**ACTIVITY**: Exact copy without images: repeat every entry as written.

-- Opening Marker --

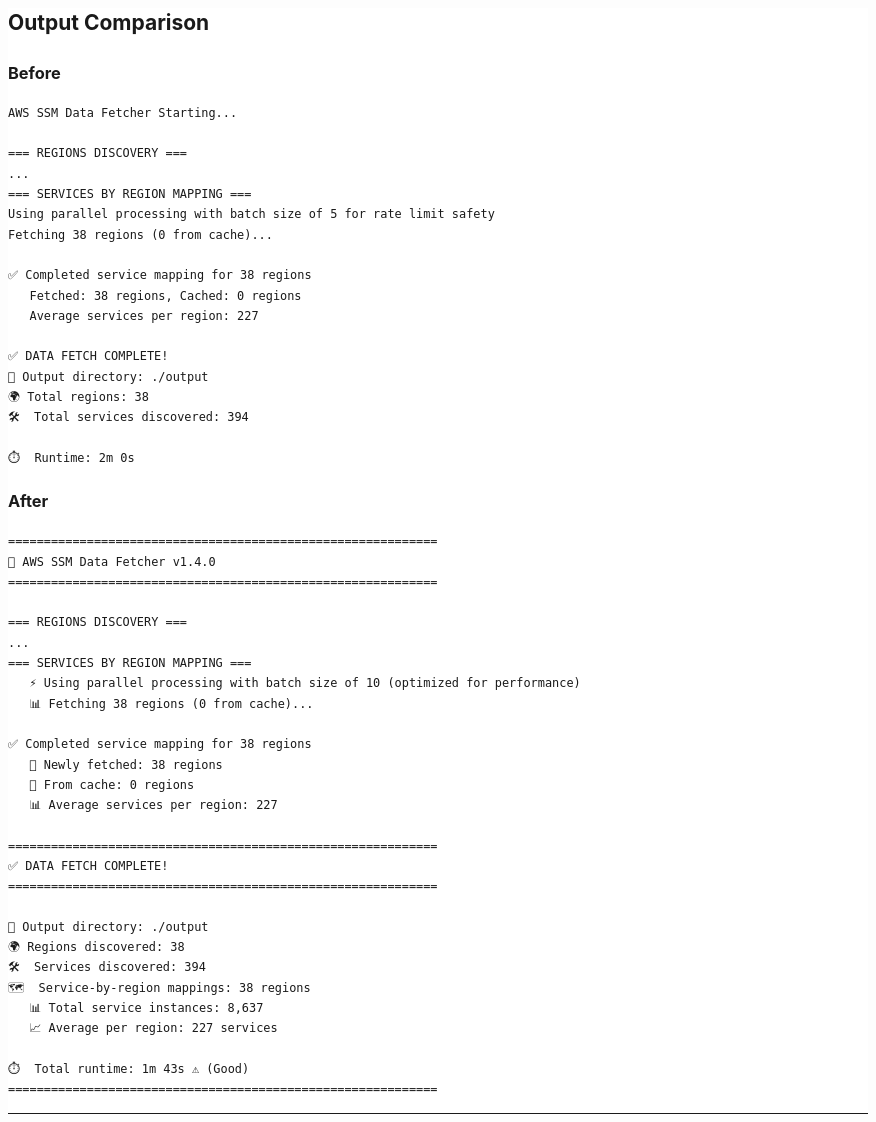 ## Output Comparison

### Before

```
AWS SSM Data Fetcher Starting...

=== REGIONS DISCOVERY ===
...
=== SERVICES BY REGION MAPPING ===
Using parallel processing with batch size of 5 for rate limit safety
Fetching 38 regions (0 from cache)...

✅ Completed service mapping for 38 regions
   Fetched: 38 regions, Cached: 0 regions
   Average services per region: 227

✅ DATA FETCH COMPLETE!
📁 Output directory: ./output
🌍 Total regions: 38
🛠️  Total services discovered: 394

⏱️  Runtime: 2m 0s
```

### After

```
============================================================
🚀 AWS SSM Data Fetcher v1.4.0
============================================================

=== REGIONS DISCOVERY ===
...
=== SERVICES BY REGION MAPPING ===
   ⚡ Using parallel processing with batch size of 10 (optimized for performance)
   📊 Fetching 38 regions (0 from cache)...

✅ Completed service mapping for 38 regions
   📍 Newly fetched: 38 regions
   💾 From cache: 0 regions
   📊 Average services per region: 227

============================================================
✅ DATA FETCH COMPLETE!
============================================================

📁 Output directory: ./output
🌍 Regions discovered: 38
🛠️  Services discovered: 394
🗺️  Service-by-region mappings: 38 regions
   📊 Total service instances: 8,637
   📈 Average per region: 227 services

⏱️  Total runtime: 1m 43s ⚠️ (Good)
============================================================
```

---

-- Closing Marker --

**ANSWER BOX**:
 ## Output Comparison

### Before

```
AWS SSM Data Fetcher Starting...

=== REGIONS DISCOVERY ===
...
=== SERVICES BY REGION MAPPING ===
Using parallel processing with batch size of 5 for rate limit safety
Fetching 38 regions (0 from cache)...

✅ Completed service mapping for 38 regions
   Fetched: 38 regions, Cached: 0 regions
   Average services per region: 227

✅ DATA FETCH COMPLETE!
📁 Output directory: ./output
🌍 Total regions: 38
🛠️  Total services discovered: 394

⏱️  Runtime: 2m 0s
```

### After

```
============================================================
🚀 AWS SSM Data Fetcher v1.4.0
============================================================

=== REGIONS DISCOVERY ===
...
=== SERVICES BY REGION MAPPING ===
   ⚡ Using parallel processing with batch size of 10 (optimized for performance)
   📊 Fetching 38 regions (0 from cache)...

✅ Completed service mapping for 38 regions
   📍 Newly fetched: 38 regions
   💾 From cache: 0 regions
   📊 Average services per region: 227

============================================================
✅ DATA FETCH COMPLETE!
============================================================

📁 Output directory: ./output
🌍 Regions discovered: 38
🛠️  Services discovered: 394
🗺️  Service-by-region mappings: 38 regions
   📊 Total service instances: 8,637
   📈 Average per region: 227 services

⏱️  Total runtime: 1m 43s ⚠️ (Good)
============================================================
```

---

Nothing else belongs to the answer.